Ingredients for Cream Cheese Filling/Frosting

500g                    Anchor cream cheese

100g                    Butter

130g                    Icing sugar

Method:

1.Cream the icing sugar and cream cheese together till smooth.

Peaches "n" Cream Cold Set Cheesecake Recipe

 

A) Ingredients for base(7 inch) Recipe  for 2 X 7 inch

200g    Digestive Biscuits,Crushed Finely

150g    Anchor Butter,Melted

Method:

Mix the ingredients together and press it firmly into a cake ring.

 

B) Ingredients for cream cheese filling (for 2x 7 inch)

20g                    Gelatin Powder

200g                  Water

260g                  Sugar

500g                  Anchor Cream Cheese

120g                  Syrup taken from can of Apricots

60g                    Lemon Juice

2tsp                   Lemon Zest (from 1 lemon)

160g                  Whipped Cream

400g                  Canned Apricots, cut into small cubes

Method:

  1. Sprinkle the gelatin over the water and set aside for about 10 minutes till spongy before heating it till the gelatin melts.
  2. In the meantime, beat the cream cheese and 200g of the sugar till smooth before pouring in the syrup, lemon juice ,zest and melted gelatine mixture.
  3. Whip the cream with the remaining 60g of sugar.
  4. Fold in the whipped cream.

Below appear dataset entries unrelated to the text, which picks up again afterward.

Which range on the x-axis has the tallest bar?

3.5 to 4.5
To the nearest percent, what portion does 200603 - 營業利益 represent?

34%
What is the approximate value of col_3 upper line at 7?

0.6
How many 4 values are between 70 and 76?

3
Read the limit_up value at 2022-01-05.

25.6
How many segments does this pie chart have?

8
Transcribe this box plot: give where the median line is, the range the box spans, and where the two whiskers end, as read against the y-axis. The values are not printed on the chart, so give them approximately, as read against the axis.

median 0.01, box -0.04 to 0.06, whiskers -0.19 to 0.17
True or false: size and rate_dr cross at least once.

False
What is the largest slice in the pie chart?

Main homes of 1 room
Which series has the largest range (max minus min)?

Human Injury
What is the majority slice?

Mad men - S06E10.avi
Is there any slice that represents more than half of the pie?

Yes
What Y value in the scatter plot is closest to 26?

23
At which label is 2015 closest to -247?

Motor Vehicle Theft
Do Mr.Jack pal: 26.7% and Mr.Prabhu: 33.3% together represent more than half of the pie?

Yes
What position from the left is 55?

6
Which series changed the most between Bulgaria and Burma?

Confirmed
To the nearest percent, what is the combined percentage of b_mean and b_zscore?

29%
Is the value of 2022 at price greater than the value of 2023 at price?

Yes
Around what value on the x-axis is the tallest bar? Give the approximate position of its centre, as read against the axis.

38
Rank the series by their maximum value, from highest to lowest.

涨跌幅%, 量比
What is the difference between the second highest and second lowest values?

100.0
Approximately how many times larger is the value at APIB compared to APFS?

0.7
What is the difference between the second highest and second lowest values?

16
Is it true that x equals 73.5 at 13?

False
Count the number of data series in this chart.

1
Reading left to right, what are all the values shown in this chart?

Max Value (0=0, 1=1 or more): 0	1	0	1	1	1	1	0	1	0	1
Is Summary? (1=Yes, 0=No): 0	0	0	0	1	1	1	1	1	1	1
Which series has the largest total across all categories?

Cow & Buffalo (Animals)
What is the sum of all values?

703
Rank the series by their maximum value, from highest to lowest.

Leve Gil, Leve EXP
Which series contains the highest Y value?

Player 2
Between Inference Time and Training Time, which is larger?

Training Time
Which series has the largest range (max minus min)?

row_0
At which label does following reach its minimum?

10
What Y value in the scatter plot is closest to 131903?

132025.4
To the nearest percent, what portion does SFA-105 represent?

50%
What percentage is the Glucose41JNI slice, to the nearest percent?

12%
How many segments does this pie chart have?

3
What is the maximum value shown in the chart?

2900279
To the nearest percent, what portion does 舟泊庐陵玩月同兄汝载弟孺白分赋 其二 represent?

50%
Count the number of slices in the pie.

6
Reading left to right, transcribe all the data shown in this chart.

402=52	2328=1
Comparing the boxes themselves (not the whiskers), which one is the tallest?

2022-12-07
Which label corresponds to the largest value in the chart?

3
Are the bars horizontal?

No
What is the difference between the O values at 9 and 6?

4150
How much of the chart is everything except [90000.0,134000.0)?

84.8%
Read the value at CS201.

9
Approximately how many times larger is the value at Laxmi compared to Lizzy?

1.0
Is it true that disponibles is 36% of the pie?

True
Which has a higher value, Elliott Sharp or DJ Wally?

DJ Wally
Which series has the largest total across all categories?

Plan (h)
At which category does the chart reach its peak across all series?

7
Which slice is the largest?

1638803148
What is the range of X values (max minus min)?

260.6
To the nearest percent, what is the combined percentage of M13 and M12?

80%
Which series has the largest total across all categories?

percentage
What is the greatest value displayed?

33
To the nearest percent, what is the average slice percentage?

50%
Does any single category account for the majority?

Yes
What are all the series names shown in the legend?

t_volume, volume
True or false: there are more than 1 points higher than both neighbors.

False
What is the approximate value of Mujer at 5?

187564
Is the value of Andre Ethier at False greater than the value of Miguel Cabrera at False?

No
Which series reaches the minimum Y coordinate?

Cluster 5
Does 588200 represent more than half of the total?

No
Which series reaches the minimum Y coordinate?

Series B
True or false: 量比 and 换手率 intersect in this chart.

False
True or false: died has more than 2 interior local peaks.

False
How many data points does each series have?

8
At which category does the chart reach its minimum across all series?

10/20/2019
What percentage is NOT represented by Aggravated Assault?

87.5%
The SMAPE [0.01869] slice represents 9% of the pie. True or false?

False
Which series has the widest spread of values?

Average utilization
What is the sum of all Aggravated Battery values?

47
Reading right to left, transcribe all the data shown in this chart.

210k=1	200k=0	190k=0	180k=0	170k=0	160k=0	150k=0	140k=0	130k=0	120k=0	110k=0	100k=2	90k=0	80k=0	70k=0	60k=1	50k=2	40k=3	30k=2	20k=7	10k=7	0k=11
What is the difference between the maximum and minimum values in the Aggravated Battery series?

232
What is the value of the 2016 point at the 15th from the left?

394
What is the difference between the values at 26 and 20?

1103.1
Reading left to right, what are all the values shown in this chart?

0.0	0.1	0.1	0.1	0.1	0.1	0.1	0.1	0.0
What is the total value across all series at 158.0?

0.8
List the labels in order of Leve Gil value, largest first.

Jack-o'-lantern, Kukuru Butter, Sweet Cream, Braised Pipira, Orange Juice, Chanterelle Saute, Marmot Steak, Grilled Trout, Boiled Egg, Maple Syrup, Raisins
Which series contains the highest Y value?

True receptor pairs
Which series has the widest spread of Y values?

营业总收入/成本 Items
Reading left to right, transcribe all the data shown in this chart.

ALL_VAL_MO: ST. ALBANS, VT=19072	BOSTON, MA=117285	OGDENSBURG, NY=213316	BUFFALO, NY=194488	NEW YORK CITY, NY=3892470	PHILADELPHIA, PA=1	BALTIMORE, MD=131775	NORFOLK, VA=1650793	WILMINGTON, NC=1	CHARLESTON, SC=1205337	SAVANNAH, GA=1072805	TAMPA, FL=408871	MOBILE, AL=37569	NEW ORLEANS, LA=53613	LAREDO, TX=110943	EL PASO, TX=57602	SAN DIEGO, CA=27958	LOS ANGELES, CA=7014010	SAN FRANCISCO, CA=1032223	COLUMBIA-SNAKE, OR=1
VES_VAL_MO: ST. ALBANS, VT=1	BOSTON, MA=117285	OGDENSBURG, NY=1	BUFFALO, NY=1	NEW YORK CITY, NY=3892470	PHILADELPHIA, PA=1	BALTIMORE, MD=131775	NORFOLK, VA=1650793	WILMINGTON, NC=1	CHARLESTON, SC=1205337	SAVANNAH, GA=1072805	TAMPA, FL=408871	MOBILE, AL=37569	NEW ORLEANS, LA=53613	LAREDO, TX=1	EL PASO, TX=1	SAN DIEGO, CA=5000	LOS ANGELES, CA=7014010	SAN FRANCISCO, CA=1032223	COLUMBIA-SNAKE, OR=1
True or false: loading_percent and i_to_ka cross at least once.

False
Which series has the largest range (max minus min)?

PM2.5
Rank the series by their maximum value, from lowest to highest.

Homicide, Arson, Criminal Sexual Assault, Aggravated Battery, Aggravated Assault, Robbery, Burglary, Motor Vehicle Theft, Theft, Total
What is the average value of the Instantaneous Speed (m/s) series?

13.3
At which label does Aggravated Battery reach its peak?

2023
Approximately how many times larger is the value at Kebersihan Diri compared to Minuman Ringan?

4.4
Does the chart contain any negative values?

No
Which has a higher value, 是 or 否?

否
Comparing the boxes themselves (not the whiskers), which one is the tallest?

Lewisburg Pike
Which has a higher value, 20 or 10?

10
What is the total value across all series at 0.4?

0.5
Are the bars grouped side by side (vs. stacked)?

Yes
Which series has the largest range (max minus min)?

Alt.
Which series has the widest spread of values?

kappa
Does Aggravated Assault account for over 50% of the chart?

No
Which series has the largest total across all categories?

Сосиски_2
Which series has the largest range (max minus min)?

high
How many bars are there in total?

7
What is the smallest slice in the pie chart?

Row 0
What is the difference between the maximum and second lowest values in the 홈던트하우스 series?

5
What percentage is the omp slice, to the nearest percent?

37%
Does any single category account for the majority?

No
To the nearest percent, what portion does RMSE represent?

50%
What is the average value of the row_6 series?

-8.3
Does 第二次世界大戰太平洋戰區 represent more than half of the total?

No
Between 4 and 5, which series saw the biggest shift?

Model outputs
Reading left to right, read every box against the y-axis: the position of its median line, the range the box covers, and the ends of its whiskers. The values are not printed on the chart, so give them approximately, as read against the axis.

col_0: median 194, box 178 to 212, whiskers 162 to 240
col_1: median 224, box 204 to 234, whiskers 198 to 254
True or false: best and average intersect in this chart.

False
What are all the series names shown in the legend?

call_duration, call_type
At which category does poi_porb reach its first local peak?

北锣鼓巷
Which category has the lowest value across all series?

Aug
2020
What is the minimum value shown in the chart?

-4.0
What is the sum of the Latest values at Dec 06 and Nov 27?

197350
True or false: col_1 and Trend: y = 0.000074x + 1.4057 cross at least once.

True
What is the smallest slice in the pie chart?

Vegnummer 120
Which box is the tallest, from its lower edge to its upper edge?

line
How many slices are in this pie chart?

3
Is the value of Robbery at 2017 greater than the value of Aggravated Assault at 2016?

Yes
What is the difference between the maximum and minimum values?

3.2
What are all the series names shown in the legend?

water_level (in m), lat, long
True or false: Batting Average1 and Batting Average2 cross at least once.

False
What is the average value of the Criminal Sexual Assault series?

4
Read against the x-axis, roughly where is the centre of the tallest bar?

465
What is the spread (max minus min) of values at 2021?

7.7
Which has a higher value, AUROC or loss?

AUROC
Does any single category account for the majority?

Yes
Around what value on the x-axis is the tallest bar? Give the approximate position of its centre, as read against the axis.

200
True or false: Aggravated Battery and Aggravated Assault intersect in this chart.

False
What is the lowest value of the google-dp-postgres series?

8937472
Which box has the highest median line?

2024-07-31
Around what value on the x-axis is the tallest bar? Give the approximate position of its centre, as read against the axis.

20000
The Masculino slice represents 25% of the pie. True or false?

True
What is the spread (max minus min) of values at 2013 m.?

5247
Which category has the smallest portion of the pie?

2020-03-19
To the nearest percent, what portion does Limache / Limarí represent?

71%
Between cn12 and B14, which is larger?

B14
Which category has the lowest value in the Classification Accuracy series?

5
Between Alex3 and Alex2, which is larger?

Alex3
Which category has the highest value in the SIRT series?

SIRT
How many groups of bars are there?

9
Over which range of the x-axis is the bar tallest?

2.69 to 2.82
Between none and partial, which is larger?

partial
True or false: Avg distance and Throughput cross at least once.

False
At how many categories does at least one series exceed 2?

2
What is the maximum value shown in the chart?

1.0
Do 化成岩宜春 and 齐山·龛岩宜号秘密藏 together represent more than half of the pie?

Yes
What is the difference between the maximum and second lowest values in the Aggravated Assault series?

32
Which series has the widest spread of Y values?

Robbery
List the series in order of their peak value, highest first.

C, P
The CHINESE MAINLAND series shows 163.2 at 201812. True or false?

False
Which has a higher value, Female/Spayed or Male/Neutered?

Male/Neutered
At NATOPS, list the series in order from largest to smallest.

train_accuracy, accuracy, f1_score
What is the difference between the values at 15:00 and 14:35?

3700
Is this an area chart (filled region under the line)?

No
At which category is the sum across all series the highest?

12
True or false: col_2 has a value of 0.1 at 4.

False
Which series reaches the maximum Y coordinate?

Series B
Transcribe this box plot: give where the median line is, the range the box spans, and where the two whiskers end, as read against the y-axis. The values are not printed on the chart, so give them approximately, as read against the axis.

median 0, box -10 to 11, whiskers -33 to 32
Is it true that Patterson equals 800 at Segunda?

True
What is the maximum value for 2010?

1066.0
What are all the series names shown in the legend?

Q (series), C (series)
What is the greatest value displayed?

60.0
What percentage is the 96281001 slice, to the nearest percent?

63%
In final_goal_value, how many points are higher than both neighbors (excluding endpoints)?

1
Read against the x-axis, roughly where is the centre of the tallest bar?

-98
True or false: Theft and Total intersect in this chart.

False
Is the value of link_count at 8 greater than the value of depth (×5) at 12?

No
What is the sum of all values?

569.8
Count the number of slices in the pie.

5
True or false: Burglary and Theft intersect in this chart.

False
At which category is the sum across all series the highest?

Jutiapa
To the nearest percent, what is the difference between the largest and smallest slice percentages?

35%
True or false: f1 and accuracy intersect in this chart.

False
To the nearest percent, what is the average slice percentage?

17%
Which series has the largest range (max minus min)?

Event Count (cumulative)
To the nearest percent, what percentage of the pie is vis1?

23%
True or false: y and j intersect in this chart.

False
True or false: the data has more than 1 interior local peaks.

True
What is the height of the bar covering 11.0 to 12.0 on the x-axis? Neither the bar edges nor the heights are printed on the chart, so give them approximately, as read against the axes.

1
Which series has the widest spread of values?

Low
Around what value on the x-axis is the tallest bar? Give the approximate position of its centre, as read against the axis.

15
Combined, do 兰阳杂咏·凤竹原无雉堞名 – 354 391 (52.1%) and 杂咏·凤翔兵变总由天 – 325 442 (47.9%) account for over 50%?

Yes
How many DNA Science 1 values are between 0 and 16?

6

Add in the apricots.
  5. Pour the mixture over the base and leave in the freezer till set.
  6. Unmould and glaze the top with clear mirror glaze and decorate attractively with white chocolate pieces and fresh fruits.

Seared Chicken in Sun Dried Tomato Cream Sauce Recipe

Ingredients:

450g/2pcs            Boneless Chicken Thigh

3cloves                 Garlic (Chopped Coarsely)

1tsp                       Red Chilli Flakes

2tsp                       Dried Oregano

1 ½ tbsp               Fresh Basil (Chiffon)

1tsp                       Paprika

1tbsp                    Lemon Juice

70g                        Sun-Dried Tomatoes (Julienne)

50g                        Parmesan Cheese (Shredded)

150g                      Chicken Stock

80g                        Anchor Culinary Cream

3tbsp                    Anchor Unsalted Butter

Salt and Blackpepper to taste

Method:

  1. Season chicken thighs with salt and pepper.
  2. Heat a pan with olive oil and sear chicken, skin side down first, on both sides till golden brown,about 3-5mins on each side.
  3. Remove chicken thighs from pan and set aside.
  4. Add in 1 ½tbsp of unsalted to the pan, followed by garlic and red chilli flakes, saute till fragrant, about 2mins.
  5. Add in sun-dried tomatoes and continue frying for another 1min.
  6. Deglaze pan with chicken stock and add in culinary cream, parmesan cheese and dried oregano. Bring to a boil.
  7. Add chicken thighs back into the pan.
  8. Continue to cook the chicken thighs in the pan with lid on or place in oven for 10mins.
  9. Remove chicken thighs and reduce sauce till thicken.
  10. Add in lemon juice, fresh basil and remaining butter. Stir well and season with salt and blackpepper to taste.
  11. Spoon sauce over chicken thigh and serve.